« La Félicité du loup », de Paolo Cognetti : au pied du mont Rose, la belle humanité

Dans le val d’Aoste, en Italie.

« La Félicité du loup » (La Felicita del lupo), de Paolo Cognetti, traduit de l’italien par Anita Rochedy, Stock, « La cosmopolite », 210 p., 18,50 €, numérique 13 €.

Prendre de la hauteur pour repartir de zéro. C’est ce qu’ont choisi de faire tant le romancier italien Paolo Cognetti que son protagoniste, Fausto, dans La Félicité du loup. Auteur du très remarqué Les Huit Montagnes (Stock, 2017), l’écrivain a quitté Milan, en 2007, à près de 30 ans, pour un hameau perdu du val d’Aoste, avec l’idée d’oublier ses échecs professionnels et de se régénérer dans les paysages qui avaient bercé son enfance. Quant à Fausto, il a fui la capitale de la Lombardie à 40 ans pour s’établir à Fontana Fredda, une petite station de ski, dans la même région, au pied du mont Rose, à la frontière entre l’Italie et la Suisse. Ecrivain à la peine, auteur d’un premier roman, paru des années plus tôt, Fausto a laissé derrière lui les décombres d’un mariage raté : il cherche un nouveau souffle dans son existence comme dans son écriture. C’est alors que, recruté comme cuisinier – dans un petit restaurant du village, devenu le lieu de retrouvailles des pisteurs et dameurs chargés de l’entretien du domaine –, le jeune homme fait la rencontre de Silvia, une jeune serveuse de 27 ans aux allures de baroudeuse, et noue avec elle une relation amoureuse affranchie des jougs de la vie conjugale.

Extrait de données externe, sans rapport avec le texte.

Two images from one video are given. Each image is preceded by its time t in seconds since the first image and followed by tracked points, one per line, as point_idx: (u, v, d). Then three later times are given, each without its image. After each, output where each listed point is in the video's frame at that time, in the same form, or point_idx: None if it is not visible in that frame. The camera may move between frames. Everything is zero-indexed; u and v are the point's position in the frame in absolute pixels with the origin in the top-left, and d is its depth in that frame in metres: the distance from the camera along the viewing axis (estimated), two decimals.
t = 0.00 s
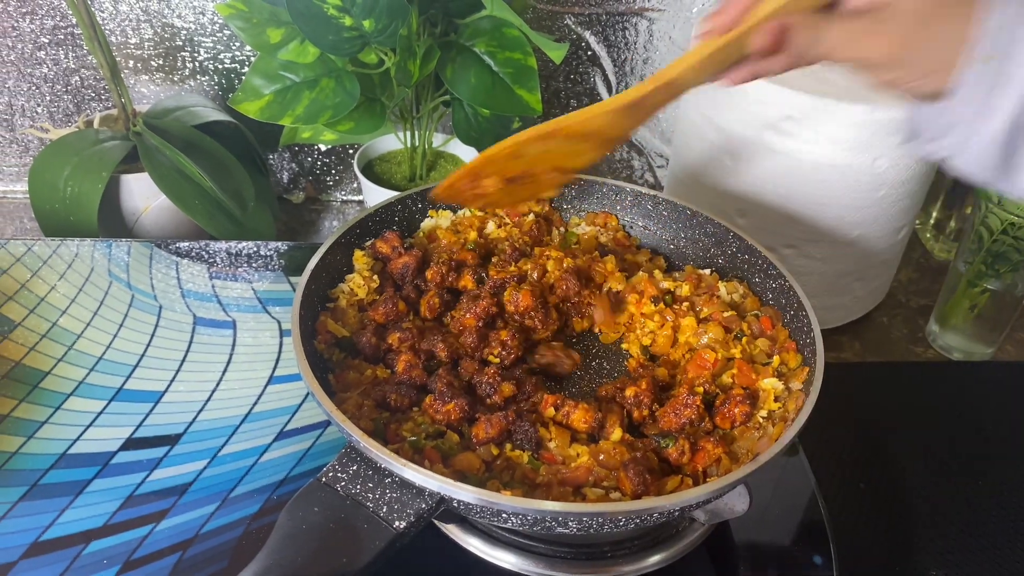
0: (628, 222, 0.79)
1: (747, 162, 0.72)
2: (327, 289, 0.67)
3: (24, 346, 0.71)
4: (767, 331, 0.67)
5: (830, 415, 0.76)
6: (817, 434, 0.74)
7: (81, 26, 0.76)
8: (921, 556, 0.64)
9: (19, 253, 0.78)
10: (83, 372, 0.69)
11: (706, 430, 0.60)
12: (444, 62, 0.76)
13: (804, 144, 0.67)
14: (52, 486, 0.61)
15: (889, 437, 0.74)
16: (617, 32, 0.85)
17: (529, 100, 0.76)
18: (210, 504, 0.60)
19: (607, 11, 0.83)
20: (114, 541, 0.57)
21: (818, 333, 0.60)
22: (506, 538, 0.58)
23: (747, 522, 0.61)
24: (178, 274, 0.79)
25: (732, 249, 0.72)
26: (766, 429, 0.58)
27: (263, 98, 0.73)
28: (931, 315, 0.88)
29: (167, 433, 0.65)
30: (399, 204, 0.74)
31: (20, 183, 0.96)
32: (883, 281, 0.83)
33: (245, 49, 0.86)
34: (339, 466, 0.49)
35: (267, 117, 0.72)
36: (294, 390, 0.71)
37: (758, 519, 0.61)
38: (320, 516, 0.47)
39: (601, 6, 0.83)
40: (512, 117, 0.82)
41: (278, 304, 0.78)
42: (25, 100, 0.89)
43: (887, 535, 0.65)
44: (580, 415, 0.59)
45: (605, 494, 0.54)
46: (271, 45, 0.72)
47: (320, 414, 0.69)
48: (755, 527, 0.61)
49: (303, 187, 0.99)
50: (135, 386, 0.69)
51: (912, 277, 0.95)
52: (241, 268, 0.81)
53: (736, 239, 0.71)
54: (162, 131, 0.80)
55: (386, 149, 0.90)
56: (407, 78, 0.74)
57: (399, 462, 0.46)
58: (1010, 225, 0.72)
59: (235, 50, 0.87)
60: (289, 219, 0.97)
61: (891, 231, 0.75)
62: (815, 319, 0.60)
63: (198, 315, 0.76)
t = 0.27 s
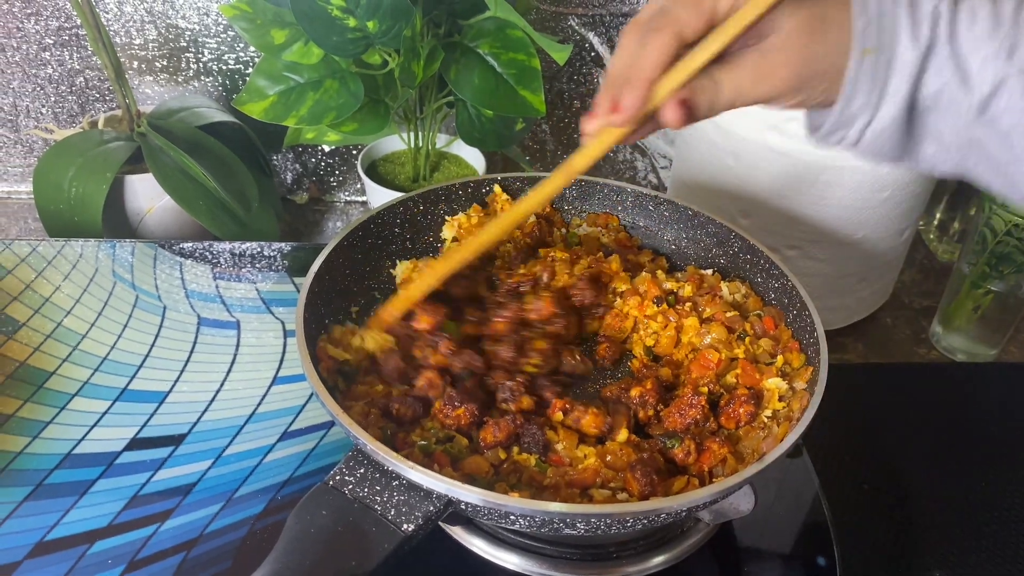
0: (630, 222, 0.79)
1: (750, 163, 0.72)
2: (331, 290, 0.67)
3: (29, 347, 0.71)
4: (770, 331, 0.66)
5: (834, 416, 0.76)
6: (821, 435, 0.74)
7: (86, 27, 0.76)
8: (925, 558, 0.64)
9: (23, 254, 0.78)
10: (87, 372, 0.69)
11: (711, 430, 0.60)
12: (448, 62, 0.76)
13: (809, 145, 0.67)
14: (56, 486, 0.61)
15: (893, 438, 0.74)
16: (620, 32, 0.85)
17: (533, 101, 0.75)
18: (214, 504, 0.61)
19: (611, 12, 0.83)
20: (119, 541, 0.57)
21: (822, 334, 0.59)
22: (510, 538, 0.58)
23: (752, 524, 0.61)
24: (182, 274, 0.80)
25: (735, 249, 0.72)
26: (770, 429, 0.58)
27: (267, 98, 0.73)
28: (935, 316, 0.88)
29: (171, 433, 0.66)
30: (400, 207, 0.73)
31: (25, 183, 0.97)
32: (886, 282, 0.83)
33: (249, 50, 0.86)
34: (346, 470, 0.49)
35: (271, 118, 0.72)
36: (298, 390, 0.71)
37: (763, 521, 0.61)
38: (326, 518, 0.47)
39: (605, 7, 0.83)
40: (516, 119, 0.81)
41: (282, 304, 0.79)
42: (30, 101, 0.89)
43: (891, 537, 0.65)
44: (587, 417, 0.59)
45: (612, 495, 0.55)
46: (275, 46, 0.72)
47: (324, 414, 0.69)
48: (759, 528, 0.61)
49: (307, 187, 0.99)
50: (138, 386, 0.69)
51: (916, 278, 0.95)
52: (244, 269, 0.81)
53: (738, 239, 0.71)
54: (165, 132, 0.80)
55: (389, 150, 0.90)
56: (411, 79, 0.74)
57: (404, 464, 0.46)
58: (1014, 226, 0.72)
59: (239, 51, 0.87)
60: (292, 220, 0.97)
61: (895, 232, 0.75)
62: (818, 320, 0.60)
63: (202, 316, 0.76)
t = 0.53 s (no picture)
0: (632, 216, 0.79)
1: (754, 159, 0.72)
2: (332, 285, 0.67)
3: (31, 341, 0.71)
4: (773, 324, 0.66)
5: (836, 412, 0.76)
6: (822, 431, 0.74)
7: (89, 23, 0.77)
8: (926, 553, 0.64)
9: (26, 248, 0.78)
10: (90, 366, 0.69)
11: (719, 424, 0.60)
12: (450, 58, 0.76)
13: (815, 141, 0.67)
14: (59, 479, 0.61)
15: (894, 434, 0.74)
16: (622, 29, 0.85)
17: (535, 96, 0.75)
18: (216, 497, 0.61)
19: (613, 8, 0.83)
20: (122, 534, 0.57)
21: (824, 326, 0.60)
22: (511, 532, 0.58)
23: (753, 519, 0.61)
24: (184, 269, 0.80)
25: (736, 243, 0.72)
26: (774, 422, 0.58)
27: (269, 94, 0.73)
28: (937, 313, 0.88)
29: (173, 427, 0.66)
30: (402, 201, 0.74)
31: (27, 179, 0.97)
32: (888, 279, 0.83)
33: (251, 46, 0.87)
34: (348, 462, 0.49)
35: (274, 113, 0.73)
36: (300, 385, 0.71)
37: (764, 515, 0.61)
38: (329, 510, 0.47)
39: (607, 3, 0.83)
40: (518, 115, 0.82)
41: (284, 300, 0.79)
42: (33, 97, 0.89)
43: (892, 532, 0.65)
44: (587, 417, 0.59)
45: (619, 488, 0.55)
46: (278, 41, 0.72)
47: (326, 408, 0.70)
48: (760, 522, 0.61)
49: (308, 184, 0.99)
50: (141, 380, 0.69)
51: (918, 275, 0.95)
52: (246, 265, 0.81)
53: (740, 233, 0.71)
54: (168, 128, 0.80)
55: (391, 146, 0.90)
56: (413, 75, 0.73)
57: (407, 455, 0.46)
58: (1015, 223, 0.71)
59: (241, 47, 0.87)
60: (294, 216, 0.98)
61: (897, 228, 0.75)
62: (821, 313, 0.60)
63: (204, 310, 0.76)
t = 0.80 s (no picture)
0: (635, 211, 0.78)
1: (757, 154, 0.72)
2: (335, 280, 0.67)
3: (33, 336, 0.71)
4: (777, 319, 0.66)
5: (839, 409, 0.75)
6: (826, 428, 0.74)
7: (91, 18, 0.76)
8: (931, 550, 0.64)
9: (28, 243, 0.78)
10: (92, 361, 0.69)
11: (722, 420, 0.60)
12: (453, 52, 0.76)
13: (819, 137, 0.67)
14: (61, 474, 0.61)
15: (898, 431, 0.74)
16: (625, 24, 0.85)
17: (539, 92, 0.75)
18: (218, 492, 0.60)
19: (616, 3, 0.83)
20: (124, 529, 0.57)
21: (829, 322, 0.59)
22: (514, 527, 0.58)
23: (757, 514, 0.61)
24: (186, 265, 0.79)
25: (740, 238, 0.71)
26: (778, 417, 0.58)
27: (272, 89, 0.73)
28: (941, 310, 0.88)
29: (176, 422, 0.66)
30: (406, 195, 0.73)
31: (30, 174, 0.97)
32: (892, 275, 0.82)
33: (254, 41, 0.86)
34: (351, 456, 0.49)
35: (276, 108, 0.73)
36: (302, 380, 0.71)
37: (768, 511, 0.61)
38: (333, 504, 0.47)
39: None
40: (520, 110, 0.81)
41: (286, 295, 0.79)
42: (35, 92, 0.89)
43: (897, 529, 0.65)
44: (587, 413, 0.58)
45: (622, 483, 0.55)
46: (280, 36, 0.72)
47: (329, 403, 0.69)
48: (764, 518, 0.61)
49: (311, 180, 0.99)
50: (143, 375, 0.69)
51: (922, 272, 0.94)
52: (248, 261, 0.81)
53: (744, 228, 0.71)
54: (171, 123, 0.80)
55: (393, 142, 0.90)
56: (416, 69, 0.73)
57: (410, 450, 0.46)
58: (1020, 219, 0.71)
59: (243, 42, 0.87)
60: (296, 212, 0.97)
61: (902, 224, 0.74)
62: (825, 309, 0.60)
63: (206, 306, 0.76)
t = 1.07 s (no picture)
0: (637, 211, 0.78)
1: (759, 154, 0.72)
2: (337, 279, 0.67)
3: (35, 335, 0.71)
4: (779, 319, 0.66)
5: (841, 408, 0.75)
6: (828, 427, 0.74)
7: (93, 17, 0.76)
8: (933, 549, 0.64)
9: (30, 242, 0.78)
10: (94, 359, 0.69)
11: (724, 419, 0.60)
12: (455, 52, 0.76)
13: (821, 137, 0.67)
14: (64, 472, 0.61)
15: (899, 430, 0.74)
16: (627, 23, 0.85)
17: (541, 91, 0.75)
18: (220, 491, 0.61)
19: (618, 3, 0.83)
20: (126, 527, 0.57)
21: (831, 322, 0.59)
22: (515, 526, 0.58)
23: (759, 513, 0.61)
24: (188, 264, 0.79)
25: (742, 238, 0.71)
26: (780, 416, 0.58)
27: (273, 88, 0.73)
28: (942, 310, 0.88)
29: (178, 420, 0.66)
30: (408, 195, 0.72)
31: (31, 173, 0.97)
32: (894, 275, 0.82)
33: (256, 40, 0.86)
34: (354, 454, 0.49)
35: (278, 107, 0.72)
36: (304, 379, 0.71)
37: (770, 510, 0.61)
38: (335, 503, 0.47)
39: None
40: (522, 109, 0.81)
41: (288, 294, 0.79)
42: (37, 90, 0.89)
43: (898, 528, 0.65)
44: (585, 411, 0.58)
45: (625, 481, 0.55)
46: (282, 35, 0.72)
47: (331, 402, 0.69)
48: (766, 516, 0.61)
49: (312, 178, 0.99)
50: (145, 374, 0.69)
51: (923, 271, 0.94)
52: (250, 260, 0.81)
53: (746, 228, 0.71)
54: (172, 122, 0.80)
55: (395, 141, 0.90)
56: (417, 68, 0.74)
57: (413, 448, 0.46)
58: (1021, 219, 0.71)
59: (245, 41, 0.87)
60: (297, 210, 0.98)
61: (904, 224, 0.74)
62: (827, 308, 0.60)
63: (208, 304, 0.76)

Paolo Cognetti compose ici un nouveau chant d’amour, splendide, pour la montagne et les êtres qui la peuplent. Comme dans Sans jamais atteindre le sommet (2019), son précédent livre, qui relatait son expédition dans l’Himalaya, le romancier privilégie l’exploration de la vie de la vallée. Il y campe d’attachants protagonistes, solidaires les uns des autres mais jaloux de leur liberté. Ainsi Babette, la propriétaire du restaurant qu’elle a surnommé « Le Festin de Babette », en référence à la célèbre nouvelle de Karen Blixen. Comme l’héroïne de cette œuvre – une servante française émigrée dans une Norvège austère, qui prépara un repas inoubliable pour une douzaine de convives et leur permit d’apaiser leurs rancœurs –, la Babette de Cognetti, venue de la ville, réchauffe les cœurs des travailleurs de la région, tout en rêvant de repartir ailleurs. Autre pilier du restaurant, Santorso, l’ancien garde champêtre devenu chasseur et dameur, est, quant à lui, un être solitaire et taciturne qui préfère les histoires « des loups, des renards et des coqs de montagne » à celle des humains, mais qui n’hésite pas à partager avec Fausto sa fine connaissance des lieux, en vieil habitant ancré dans sa terre natale.